*** Opening Data shown ***
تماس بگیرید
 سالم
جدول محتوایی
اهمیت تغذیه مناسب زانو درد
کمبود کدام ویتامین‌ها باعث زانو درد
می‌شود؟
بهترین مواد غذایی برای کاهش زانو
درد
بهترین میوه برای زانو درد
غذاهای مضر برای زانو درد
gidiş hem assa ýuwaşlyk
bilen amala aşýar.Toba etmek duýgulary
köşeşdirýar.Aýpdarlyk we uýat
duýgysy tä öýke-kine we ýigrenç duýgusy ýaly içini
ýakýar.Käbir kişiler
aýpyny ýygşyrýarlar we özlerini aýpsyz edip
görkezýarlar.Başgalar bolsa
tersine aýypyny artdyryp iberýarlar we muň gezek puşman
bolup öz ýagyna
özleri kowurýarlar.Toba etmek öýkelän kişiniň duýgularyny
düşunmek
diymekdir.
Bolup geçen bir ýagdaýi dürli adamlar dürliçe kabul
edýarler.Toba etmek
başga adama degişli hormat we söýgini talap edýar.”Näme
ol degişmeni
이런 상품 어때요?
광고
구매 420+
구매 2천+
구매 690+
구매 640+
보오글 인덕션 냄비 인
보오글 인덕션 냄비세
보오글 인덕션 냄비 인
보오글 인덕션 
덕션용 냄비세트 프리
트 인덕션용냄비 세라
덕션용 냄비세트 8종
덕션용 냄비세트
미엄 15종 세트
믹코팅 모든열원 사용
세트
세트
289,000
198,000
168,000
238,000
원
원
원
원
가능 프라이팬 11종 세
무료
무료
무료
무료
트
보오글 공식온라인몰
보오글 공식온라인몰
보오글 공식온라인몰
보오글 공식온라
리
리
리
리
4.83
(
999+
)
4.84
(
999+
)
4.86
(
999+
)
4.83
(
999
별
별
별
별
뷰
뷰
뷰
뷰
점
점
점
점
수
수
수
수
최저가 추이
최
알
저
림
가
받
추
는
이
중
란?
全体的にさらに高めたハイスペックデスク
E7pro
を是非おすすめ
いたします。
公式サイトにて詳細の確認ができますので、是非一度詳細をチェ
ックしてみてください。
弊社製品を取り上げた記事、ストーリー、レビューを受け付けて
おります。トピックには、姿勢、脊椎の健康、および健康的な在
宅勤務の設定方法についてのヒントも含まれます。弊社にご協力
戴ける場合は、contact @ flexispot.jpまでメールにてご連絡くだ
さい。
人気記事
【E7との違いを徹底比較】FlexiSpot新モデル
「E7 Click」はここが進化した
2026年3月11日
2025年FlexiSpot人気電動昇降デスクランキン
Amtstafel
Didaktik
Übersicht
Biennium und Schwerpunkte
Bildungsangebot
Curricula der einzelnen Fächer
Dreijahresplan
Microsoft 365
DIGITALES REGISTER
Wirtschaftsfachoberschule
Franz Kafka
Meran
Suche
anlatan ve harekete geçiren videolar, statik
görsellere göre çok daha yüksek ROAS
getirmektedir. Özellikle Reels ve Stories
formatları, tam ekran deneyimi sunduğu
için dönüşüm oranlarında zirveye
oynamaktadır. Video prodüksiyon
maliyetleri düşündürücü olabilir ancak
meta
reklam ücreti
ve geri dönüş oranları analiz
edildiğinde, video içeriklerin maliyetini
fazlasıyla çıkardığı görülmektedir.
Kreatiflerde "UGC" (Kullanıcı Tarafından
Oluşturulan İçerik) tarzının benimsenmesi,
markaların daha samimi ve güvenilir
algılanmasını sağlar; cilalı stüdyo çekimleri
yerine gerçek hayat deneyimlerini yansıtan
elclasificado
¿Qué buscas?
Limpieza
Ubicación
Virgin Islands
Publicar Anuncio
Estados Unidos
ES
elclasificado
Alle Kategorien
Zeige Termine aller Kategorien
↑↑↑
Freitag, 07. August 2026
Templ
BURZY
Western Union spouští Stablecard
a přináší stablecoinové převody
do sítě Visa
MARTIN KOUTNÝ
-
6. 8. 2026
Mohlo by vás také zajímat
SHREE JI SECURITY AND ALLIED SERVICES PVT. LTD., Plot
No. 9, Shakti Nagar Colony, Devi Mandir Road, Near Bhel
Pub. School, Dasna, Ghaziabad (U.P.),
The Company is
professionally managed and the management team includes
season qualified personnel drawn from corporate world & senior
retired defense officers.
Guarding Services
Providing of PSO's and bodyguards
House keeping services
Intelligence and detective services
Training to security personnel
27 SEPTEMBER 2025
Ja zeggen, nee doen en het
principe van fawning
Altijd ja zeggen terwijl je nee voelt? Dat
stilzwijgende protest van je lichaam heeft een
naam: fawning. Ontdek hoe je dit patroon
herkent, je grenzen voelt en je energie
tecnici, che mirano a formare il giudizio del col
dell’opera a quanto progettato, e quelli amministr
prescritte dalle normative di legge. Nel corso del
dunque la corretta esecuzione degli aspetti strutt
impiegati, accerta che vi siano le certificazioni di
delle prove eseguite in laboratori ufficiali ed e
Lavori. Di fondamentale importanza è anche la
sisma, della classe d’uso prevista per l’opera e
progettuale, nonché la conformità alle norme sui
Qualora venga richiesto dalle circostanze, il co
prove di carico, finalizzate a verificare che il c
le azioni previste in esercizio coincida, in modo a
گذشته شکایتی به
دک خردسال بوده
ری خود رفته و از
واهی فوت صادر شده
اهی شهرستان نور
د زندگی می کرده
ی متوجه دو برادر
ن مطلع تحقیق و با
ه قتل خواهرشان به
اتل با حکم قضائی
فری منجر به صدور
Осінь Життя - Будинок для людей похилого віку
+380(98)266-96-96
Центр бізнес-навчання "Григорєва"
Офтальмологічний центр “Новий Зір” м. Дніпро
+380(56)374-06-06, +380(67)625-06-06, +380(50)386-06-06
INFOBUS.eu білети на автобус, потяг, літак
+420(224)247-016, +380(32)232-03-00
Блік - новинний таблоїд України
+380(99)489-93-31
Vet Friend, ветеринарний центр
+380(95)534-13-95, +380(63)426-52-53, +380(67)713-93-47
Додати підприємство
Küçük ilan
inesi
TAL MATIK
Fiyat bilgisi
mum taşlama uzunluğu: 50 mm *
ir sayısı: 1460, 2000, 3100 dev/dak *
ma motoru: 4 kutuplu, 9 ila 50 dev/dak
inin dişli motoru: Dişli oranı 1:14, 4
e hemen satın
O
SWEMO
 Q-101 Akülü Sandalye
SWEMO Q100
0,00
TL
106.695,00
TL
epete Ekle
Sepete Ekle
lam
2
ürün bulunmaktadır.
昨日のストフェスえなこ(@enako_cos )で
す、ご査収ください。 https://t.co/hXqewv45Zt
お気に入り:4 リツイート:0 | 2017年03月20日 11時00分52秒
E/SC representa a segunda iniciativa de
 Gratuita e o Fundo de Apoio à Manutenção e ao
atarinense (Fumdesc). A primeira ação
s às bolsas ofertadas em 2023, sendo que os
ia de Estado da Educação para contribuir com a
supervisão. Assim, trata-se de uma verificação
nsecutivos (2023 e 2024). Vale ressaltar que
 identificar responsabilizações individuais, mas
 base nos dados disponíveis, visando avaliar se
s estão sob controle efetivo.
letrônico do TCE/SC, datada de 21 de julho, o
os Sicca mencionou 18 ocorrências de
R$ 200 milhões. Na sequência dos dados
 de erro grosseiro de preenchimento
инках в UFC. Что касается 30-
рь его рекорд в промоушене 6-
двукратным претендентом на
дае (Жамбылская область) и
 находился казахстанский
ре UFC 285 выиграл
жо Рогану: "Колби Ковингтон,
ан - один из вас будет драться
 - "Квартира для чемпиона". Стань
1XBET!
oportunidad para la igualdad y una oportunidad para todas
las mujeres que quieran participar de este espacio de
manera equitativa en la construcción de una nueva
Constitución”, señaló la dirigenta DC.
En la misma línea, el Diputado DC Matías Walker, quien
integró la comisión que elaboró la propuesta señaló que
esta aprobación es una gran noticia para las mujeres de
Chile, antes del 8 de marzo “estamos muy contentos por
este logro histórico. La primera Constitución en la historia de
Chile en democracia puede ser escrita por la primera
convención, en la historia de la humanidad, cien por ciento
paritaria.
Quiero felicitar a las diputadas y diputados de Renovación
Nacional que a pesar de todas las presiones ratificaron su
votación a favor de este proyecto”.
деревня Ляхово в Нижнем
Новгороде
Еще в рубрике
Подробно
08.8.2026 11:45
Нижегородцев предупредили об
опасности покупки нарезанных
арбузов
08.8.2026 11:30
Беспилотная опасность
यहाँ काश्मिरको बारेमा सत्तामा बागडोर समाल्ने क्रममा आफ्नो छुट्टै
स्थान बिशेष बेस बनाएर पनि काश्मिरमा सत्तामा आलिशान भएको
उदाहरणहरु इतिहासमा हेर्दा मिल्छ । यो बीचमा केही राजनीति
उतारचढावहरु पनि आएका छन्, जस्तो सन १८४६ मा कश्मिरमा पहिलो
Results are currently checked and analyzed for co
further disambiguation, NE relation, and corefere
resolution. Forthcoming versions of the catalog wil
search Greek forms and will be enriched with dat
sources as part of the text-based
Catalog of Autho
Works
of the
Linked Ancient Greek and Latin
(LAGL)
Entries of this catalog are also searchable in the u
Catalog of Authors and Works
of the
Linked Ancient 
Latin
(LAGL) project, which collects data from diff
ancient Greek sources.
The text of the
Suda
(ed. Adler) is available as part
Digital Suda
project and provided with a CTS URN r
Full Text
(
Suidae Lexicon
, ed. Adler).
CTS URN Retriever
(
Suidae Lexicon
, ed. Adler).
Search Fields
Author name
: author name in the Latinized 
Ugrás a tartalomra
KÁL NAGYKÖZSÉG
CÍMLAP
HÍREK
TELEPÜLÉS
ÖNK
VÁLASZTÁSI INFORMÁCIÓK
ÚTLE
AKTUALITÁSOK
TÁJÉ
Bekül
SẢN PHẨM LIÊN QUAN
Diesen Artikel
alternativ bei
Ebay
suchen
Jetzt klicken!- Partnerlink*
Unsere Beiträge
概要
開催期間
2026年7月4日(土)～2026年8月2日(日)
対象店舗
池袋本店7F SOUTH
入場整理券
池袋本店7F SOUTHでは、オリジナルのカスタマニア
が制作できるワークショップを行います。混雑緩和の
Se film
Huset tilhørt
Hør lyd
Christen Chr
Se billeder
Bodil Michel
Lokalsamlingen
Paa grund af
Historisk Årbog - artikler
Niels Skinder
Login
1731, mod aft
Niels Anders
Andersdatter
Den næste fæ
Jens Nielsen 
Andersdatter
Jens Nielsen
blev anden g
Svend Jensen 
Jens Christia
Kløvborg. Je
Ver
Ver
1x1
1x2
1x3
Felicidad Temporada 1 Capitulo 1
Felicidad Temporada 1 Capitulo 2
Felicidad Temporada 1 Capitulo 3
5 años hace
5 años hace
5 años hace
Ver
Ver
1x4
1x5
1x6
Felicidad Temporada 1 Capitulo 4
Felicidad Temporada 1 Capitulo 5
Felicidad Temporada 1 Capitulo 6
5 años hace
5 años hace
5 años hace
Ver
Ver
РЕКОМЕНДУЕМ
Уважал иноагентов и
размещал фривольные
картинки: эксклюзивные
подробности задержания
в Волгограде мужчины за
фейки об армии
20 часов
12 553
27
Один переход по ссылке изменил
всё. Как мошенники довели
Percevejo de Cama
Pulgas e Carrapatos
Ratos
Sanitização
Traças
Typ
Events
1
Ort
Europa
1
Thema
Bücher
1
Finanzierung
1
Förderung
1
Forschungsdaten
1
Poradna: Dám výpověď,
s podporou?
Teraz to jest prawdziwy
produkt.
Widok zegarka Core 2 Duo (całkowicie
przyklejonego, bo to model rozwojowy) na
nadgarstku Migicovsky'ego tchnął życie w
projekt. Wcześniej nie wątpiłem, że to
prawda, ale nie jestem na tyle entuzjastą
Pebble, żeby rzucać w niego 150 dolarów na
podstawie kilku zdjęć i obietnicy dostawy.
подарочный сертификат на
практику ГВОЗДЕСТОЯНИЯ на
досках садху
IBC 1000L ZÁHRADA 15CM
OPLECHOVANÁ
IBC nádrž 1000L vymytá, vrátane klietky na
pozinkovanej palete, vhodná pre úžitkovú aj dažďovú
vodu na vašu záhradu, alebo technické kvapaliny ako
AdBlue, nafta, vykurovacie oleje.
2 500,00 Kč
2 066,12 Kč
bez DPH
*** Closing Data shown ***
__Requirement__
Repeat every line from the very first one down through the line that contains "köşeşdirýar.Aýpdarlyk we uýat", with that last line included.

__The answer__
تماس بگیرید
 سالم
جدول محتوایی
اهمیت تغذیه مناسب زانو درد
کمبود کدام ویتامین‌ها باعث زانو درد
می‌شود؟
بهترین مواد غذایی برای کاهش زانو
درد
بهترین میوه برای زانو درد
غذاهای مضر برای زانو درد
gidiş hem assa ýuwaşlyk
bilen amala aşýar.Toba etmek duýgulary
köşeşdirýar.Aýpdarlyk we uýat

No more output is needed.